Sales of full-price, gluten-free varieties of Cheerios grew 3% to 4% last quarter, the company said, showing the fist signs of improvement after multiple quarters of declines (General Mills said it tracked sales of the full-priced product as a measure of consumer interest independent of any discounts).
"The launch of gluten-free Cheerios is an important component of our cereal growth plan and we’re encouraged by the results thus far," CEO Ken Powell said on an earnings call Thursday.
Other brands didn't fare as well: overall, General Mills' U.S. cereal sales fell 5% last quarter. "Our top priority in U.S. retail this year is to drive growth in cereal," Powell said.
The news of a Cheerios sales lift follows an embarrassing recall of 1.8 million boxes of Cheerios and Honey Nut Cheerios in October, shortly after General Mills announced these varieties were going gluten-free.
After dozens of consumers reported getting ill from eating the cereal, General Mills discovered a factory in California had been using gluten-filled wheat flour for a few days due to "human error," the company said at the time.
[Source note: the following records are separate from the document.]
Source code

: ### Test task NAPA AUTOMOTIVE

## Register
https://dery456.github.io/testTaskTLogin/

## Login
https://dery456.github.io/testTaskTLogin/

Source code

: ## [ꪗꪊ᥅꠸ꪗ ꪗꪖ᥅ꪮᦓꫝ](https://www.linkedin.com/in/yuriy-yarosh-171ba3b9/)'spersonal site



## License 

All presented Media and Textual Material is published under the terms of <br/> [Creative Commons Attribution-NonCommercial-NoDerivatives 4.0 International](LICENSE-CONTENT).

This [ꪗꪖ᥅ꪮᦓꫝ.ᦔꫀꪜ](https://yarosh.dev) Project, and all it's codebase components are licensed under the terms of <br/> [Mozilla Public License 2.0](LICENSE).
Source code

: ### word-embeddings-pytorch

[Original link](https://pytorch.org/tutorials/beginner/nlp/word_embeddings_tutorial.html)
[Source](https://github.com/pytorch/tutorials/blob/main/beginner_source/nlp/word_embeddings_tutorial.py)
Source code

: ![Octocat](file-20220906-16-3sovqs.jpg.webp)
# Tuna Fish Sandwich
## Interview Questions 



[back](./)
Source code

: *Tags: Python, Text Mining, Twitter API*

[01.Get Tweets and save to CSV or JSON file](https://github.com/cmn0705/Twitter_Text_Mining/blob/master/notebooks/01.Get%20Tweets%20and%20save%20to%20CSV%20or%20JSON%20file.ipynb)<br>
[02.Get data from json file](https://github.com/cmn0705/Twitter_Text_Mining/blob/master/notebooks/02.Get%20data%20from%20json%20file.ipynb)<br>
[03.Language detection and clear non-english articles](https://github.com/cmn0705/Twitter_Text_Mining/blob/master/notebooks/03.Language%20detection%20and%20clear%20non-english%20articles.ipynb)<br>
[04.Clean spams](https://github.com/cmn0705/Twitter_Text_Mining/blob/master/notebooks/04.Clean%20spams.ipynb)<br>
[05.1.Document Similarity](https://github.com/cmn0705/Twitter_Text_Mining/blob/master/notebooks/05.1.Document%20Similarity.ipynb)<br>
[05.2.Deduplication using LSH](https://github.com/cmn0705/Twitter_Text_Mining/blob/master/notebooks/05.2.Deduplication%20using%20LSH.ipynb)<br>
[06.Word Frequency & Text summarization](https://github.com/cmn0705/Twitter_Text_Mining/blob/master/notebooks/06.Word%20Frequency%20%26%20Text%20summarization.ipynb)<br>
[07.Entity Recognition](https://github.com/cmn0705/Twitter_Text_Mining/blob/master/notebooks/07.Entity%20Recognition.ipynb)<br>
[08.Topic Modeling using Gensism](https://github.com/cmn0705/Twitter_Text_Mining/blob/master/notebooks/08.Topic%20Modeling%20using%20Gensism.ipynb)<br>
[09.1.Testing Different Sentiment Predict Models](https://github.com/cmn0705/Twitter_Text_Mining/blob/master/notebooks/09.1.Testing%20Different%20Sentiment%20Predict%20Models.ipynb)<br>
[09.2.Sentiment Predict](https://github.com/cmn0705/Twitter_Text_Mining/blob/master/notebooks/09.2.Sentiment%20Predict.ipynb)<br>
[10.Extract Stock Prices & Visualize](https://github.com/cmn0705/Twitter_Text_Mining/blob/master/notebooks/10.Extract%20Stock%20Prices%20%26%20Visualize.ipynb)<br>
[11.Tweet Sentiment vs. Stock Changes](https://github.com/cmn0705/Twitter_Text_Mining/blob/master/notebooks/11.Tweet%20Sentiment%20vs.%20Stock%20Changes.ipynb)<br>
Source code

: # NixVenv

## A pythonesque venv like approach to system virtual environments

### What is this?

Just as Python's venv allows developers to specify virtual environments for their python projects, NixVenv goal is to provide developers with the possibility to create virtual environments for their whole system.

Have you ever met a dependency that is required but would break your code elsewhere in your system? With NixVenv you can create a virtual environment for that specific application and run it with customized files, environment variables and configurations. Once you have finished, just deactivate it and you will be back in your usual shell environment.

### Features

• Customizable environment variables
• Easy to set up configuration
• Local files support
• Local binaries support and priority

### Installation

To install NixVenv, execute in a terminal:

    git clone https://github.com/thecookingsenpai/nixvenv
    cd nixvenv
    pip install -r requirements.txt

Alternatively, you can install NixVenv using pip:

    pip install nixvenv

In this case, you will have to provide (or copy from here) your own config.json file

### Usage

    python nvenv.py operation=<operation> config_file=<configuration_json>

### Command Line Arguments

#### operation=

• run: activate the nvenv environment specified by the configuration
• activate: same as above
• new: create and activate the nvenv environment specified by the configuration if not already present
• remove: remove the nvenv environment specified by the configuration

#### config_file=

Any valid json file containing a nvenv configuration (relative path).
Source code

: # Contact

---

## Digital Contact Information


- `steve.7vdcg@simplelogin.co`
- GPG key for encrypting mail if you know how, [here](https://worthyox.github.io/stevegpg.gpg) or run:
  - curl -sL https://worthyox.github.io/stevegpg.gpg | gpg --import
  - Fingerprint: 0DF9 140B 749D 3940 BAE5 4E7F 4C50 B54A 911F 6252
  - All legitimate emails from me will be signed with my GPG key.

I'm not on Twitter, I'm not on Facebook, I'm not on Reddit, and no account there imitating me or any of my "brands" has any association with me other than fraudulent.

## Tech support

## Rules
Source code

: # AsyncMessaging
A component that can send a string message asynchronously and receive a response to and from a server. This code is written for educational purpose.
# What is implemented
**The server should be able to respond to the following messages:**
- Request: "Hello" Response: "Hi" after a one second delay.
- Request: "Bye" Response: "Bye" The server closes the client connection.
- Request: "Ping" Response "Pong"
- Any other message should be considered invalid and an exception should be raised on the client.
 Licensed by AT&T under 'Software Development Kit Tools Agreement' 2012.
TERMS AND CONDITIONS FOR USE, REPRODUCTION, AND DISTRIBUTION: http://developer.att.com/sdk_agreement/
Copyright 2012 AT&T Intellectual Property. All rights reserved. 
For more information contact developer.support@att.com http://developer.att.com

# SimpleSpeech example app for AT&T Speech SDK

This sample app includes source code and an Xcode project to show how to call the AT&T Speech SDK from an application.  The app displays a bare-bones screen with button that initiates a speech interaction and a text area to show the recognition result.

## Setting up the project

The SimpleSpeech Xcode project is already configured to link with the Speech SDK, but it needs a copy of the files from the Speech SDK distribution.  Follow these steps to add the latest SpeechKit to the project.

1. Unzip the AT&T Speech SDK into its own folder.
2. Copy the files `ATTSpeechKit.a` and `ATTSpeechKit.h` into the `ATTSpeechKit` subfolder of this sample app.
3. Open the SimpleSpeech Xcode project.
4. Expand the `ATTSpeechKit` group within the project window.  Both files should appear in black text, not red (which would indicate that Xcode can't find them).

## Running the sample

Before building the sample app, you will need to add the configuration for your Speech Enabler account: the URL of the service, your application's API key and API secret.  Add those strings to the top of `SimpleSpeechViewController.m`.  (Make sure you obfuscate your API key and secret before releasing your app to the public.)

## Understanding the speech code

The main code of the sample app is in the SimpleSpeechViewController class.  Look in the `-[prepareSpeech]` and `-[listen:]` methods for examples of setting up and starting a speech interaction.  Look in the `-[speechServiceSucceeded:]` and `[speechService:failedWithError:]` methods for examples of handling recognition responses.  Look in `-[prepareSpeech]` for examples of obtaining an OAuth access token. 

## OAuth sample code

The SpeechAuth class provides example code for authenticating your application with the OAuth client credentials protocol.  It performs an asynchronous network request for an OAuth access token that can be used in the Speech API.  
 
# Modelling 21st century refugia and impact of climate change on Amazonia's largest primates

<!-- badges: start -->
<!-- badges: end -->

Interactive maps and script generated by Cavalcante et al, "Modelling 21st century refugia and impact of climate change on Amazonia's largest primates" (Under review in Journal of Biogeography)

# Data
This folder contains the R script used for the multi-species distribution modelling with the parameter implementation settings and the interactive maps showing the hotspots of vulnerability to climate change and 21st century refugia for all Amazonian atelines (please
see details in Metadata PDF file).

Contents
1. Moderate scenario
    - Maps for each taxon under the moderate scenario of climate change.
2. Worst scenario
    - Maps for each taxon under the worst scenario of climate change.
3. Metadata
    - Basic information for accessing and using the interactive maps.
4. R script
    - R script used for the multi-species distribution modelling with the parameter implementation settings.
The effect of the recall now appears to have been short-lived.
"We saw minor slowdown the week of the recall and since then baselines have returned to growth," Powell told investors. "Obviously the recall was a stumble, but the fundamental consumer reaction is in line if not a little bit better than we anticipated at this point," he said.
General Mills plans to increase marketing for gluten-free Cheerios, and is also rolling out gluten-free Lucky Charms.